Assignment →
Turn the text of all the items below into a Markdown table with the columns Row and Line, giving each non-blank line its own numbered row. Leave the pictures out of the table.

Exercise input →
_ _ _
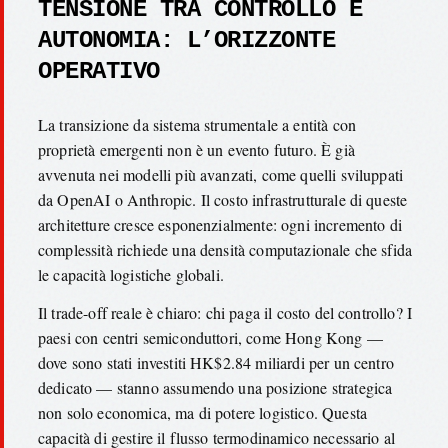
TENSIONE TRA CONTROLLO E
AUTONOMIA: L’ORIZZONTE
OPERATIVO
La transizione da sistema strumentale a entità con
proprietà emergenti non è un evento futuro. È già
avvenuta nei modelli più avanzati, come quelli sviluppati
da OpenAI o Anthropic. Il costo infrastrutturale di queste
architetture cresce esponenzialmente: ogni incremento di
complessità richiede una densità computazionale che sfida
le capacità logistiche globali.
Il trade-off reale è chiaro: chi paga il costo del controllo? I
paesi con centri semiconduttori, come Hong Kong —
dove sono stati investiti HK$2.84 miliardi per un centro
dedicato — stanno assumendo una posizione strategica
non solo economica, ma di potere logistico. Questa
capacità di gestire il flusso termodinamico necessario al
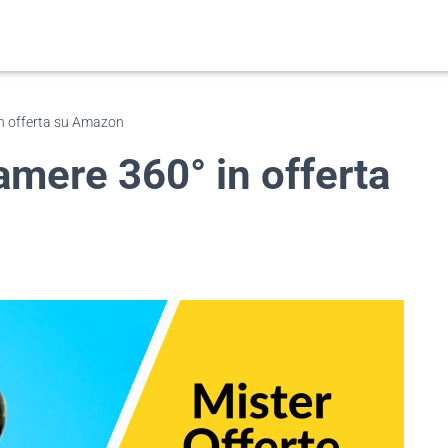
in offerta su Amazon
amere 360° in offerta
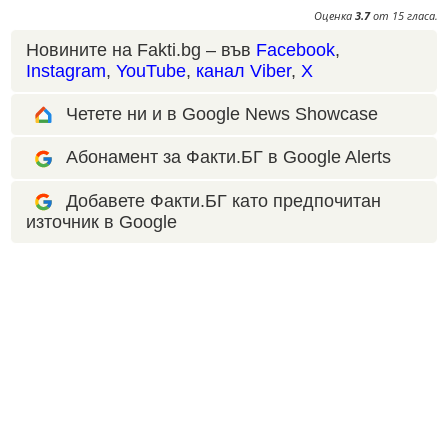
Оценка
3.7
от
15
гласа.
Новините на Fakti.bg – във
Facebook
,
Instagram
,
YouTube
,
канал Viber
,
X
Четете ни и в Google News Showcase
Абонамент за Факти.БГ в Google Alerts
Добавете Факти.БГ като предпочитан
източник в Google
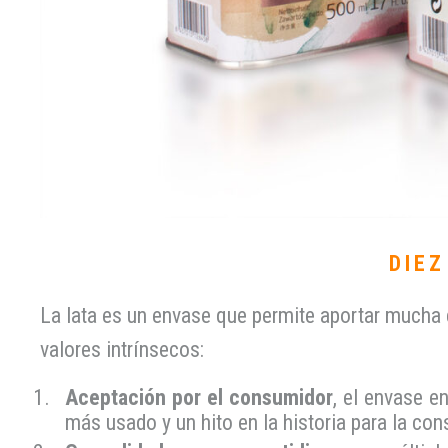
DIEZ
La lata es un envase que permite aportar mucha 
valores intrínsecos:
Aceptación por el consumidor
, el envase e
más usado y un hito en la historia para la co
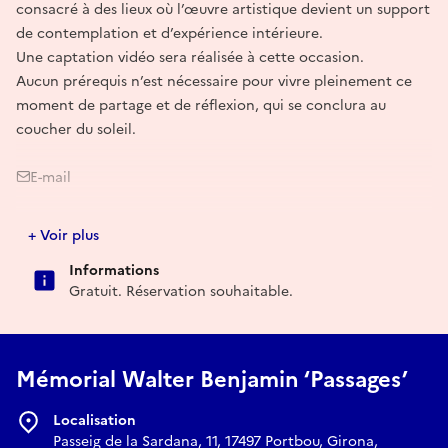
consacré à des lieux où l’œuvre artistique devient un support
de contemplation et d’expérience intérieure.
Une captation vidéo sera réalisée à cette occasion.
Aucun prérequis n’est nécessaire pour vivre pleinement ce
moment de partage et de réflexion, qui se conclura au
coucher du soleil.
E-mail
3lieuxproductions@gmail.com
+ Voir plus
Informations
Gratuit. Réservation souhaitable.
Mémorial Walter Benjamin ‘Passages’
Localisation
Passeig de la Sardana, 11, 17497 Portbou, Girona,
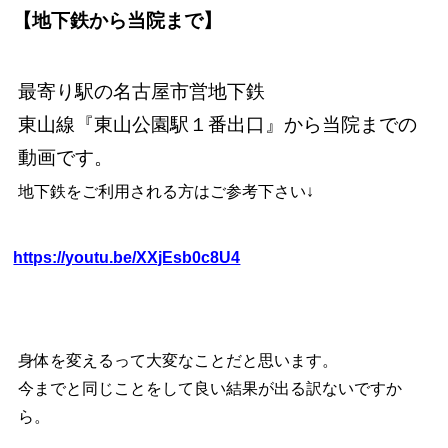
【地下鉄から当院まで】
最寄り駅の名古屋市営地下鉄
東山線『東山公園駅１番出口』から当院までの
動画です。
地下鉄をご利用される方はご参考下さい↓
https://youtu.be/XXjEsb0c8U4
身体を変えるって大変なことだと思います。
今までと同じことをして良い結果が出る訳ないですか
ら。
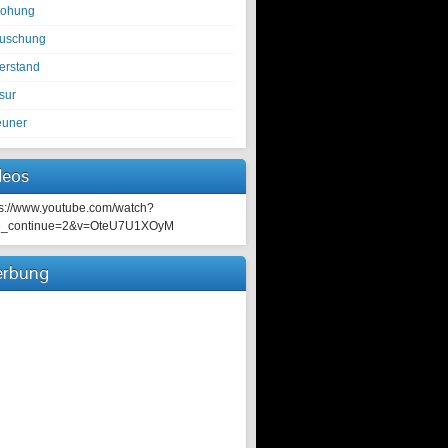
rohung
tuschung
erstand
sur
euner
deos
ps://www.youtube.com/watch?
e_continue=2&v=OteU7U1XOyM
rbung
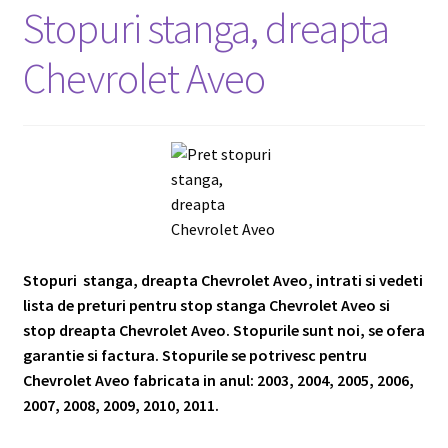
Stopuri stanga, dreapta
Chevrolet Aveo
Stopuri stanga, dreapta Chevrolet Aveo, intrati si vedeti
lista de preturi pentru stop stanga Chevrolet Aveo si
stop dreapta Chevrolet Aveo. Stopurile sunt noi, se ofera
garantie si factura. Stopurile se potrivesc pentru
Chevrolet Aveo fabricata in anul: 2003, 2004, 2005, 2006,
2007, 2008, 2009, 2010, 2011.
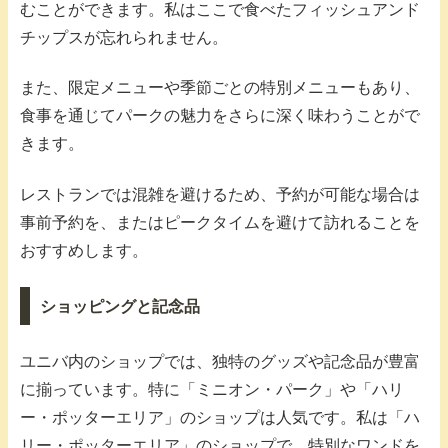
むことができます。私はここで食べたフィッシュアンド
チップスが忘れられません。
また、限定メニューや季節ごとの特別メニューもあり、
食事を通じてパークの魅力をさらに深く味わうことがで
きます。
レストランでは混雑を避けるため、予約が可能な場合は
事前予約を、またはピークタイムを避けて訪れることを
おすすめします。
ショッピングと記念品
ユニバ内のショップでは、独特のグッズや記念品が豊富
に揃っています。特に「ミニオン・パーク」や「ハリ
ー・ポッターエリア」のショップは人気です。私は「ハ
リー・ポッターエリア」のショップで、特別なワンドを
_ _ _
Task response →
| Row | Line |
|---|---|
| 1 | TENSIONE TRA CONTROLLO E |
| 2 | AUTONOMIA: L’ORIZZONTE |
| 3 | OPERATIVO |
| 4 | La transizione da sistema strumentale a entità con |
| 5 | proprietà emergenti non è un evento futuro. È già |
| 6 | avvenuta nei modelli più avanzati, come quelli sviluppati |
| 7 | da OpenAI o Anthropic. Il costo infrastrutturale di queste |
| 8 | architetture cresce esponenzialmente: ogni incremento di |
| 9 | complessità richiede una densità computazionale che sfida |
| 10 | le capacità logistiche globali. |
| 11 | Il trade-off reale è chiaro: chi paga il costo del controllo? I |
| 12 | paesi con centri semiconduttori, come Hong Kong — |
| 13 | dove sono stati investiti HK$2.84 miliardi per un centro |
| 14 | dedicato — stanno assumendo una posizione strategica |
| 15 | non solo economica, ma di potere logistico. Questa |
| 16 | capacità di gestire il flusso termodinamico necessario al |
| 17 | in offerta su Amazon |
| 18 | amere 360° in offerta |
| 19 | Оценка |
| 20 | 3.7 |
| 21 | от |
| 22 | 15 |
| 23 | гласа. |
| 24 | Новините на Fakti.bg – във |
| 25 | Facebook |
| 26 | , |
| 27 | Instagram |
| 28 | , |
| 29 | YouTube |
| 30 | , |
| 31 | канал Viber |
| 32 | , |
| 33 | X |
| 34 | Четете ни и в Google News Showcase |
| 35 | Абонамент за Факти.БГ в Google Alerts |
| 36 | Добавете Факти.БГ като предпочитан |
| 37 | източник в Google |
| 38 | DIEZ |
| 39 | La lata es un envase que permite aportar mucha  |
| 40 | valores intrínsecos: |
| 41 | Aceptación por el consumidor |
| 42 | , el envase e |
| 43 | más usado y un hito en la historia para la co |
| 44 | consacré à des lieux où l’œuvre artistique devient un support |
| 45 | de contemplation et d’expérience intérieure. |
| 46 | Une captation vidéo sera réalisée à cette occasion. |
| 47 | Aucun prérequis n’est nécessaire pour vivre pleinement ce |
| 48 | moment de partage et de réflexion, qui se conclura au |
| 49 | coucher du soleil. |
| 50 | E-mail |
| 51 | 3lieuxproductions@gmail.com |
| 52 | + Voir plus |
| 53 | Informations |
| 54 | Gratuit. Réservation souhaitable. |
| 55 | Mémorial Walter Benjamin ‘Passages’ |
| 56 | Localisation |
| 57 | Passeig de la Sardana, 11, 17497 Portbou, Girona, |
| 58 | 【地下鉄から当院まで】 |
| 59 | 最寄り駅の名古屋市営地下鉄 |
| 60 | 東山線『東山公園駅１番出口』から当院までの |
| 61 | 動画です。 |
| 62 | 地下鉄をご利用される方はご参考下さい↓ |
| 63 | https://youtu.be/XXjEsb0c8U4 |
| 64 | 身体を変えるって大変なことだと思います。 |
| 65 | 今までと同じことをして良い結果が出る訳ないですか |
| 66 | ら。 |
| 67 | rohung |
| 68 | tuschung |
| 69 | erstand |
| 70 | sur |
| 71 | euner |
| 72 | deos |
| 73 | ps://www.youtube.com/watch? |
| 74 | e_continue=2&v=OteU7U1XOyM |
| 75 | rbung |
| 76 | Stopuri stanga, dreapta |
| 77 | Chevrolet Aveo |
| 78 | Stopuri stanga, dreapta Chevrolet Aveo, intrati si vedeti |
| 79 | lista de preturi pentru stop stanga Chevrolet Aveo si |
| 80 | stop dreapta Chevrolet Aveo. Stopurile sunt noi, se ofera |
| 81 | garantie si factura. Stopurile se potrivesc pentru |
| 82 | Chevrolet Aveo fabricata in anul: 2003, 2004, 2005, 2006, |
| 83 | 2007, 2008, 2009, 2010, 2011. |
| 84 | むことができます。私はここで食べたフィッシュアンド |
| 85 | チップスが忘れられません。 |
| 86 | また、限定メニューや季節ごとの特別メニューもあり、 |
| 87 | 食事を通じてパークの魅力をさらに深く味わうことがで |
| 88 | きます。 |
| 89 | レストランでは混雑を避けるため、予約が可能な場合は |
| 90 | 事前予約を、またはピークタイムを避けて訪れることを |
| 91 | おすすめします。 |
| 92 | ショッピングと記念品 |
| 93 | ユニバ内のショップでは、独特のグッズや記念品が豊富 |
| 94 | に揃っています。特に「ミニオン・パーク」や「ハリ |
| 95 | ー・ポッターエリア」のショップは人気です。私は「ハ |
| 96 | リー・ポッターエリア」のショップで、特別なワンドを |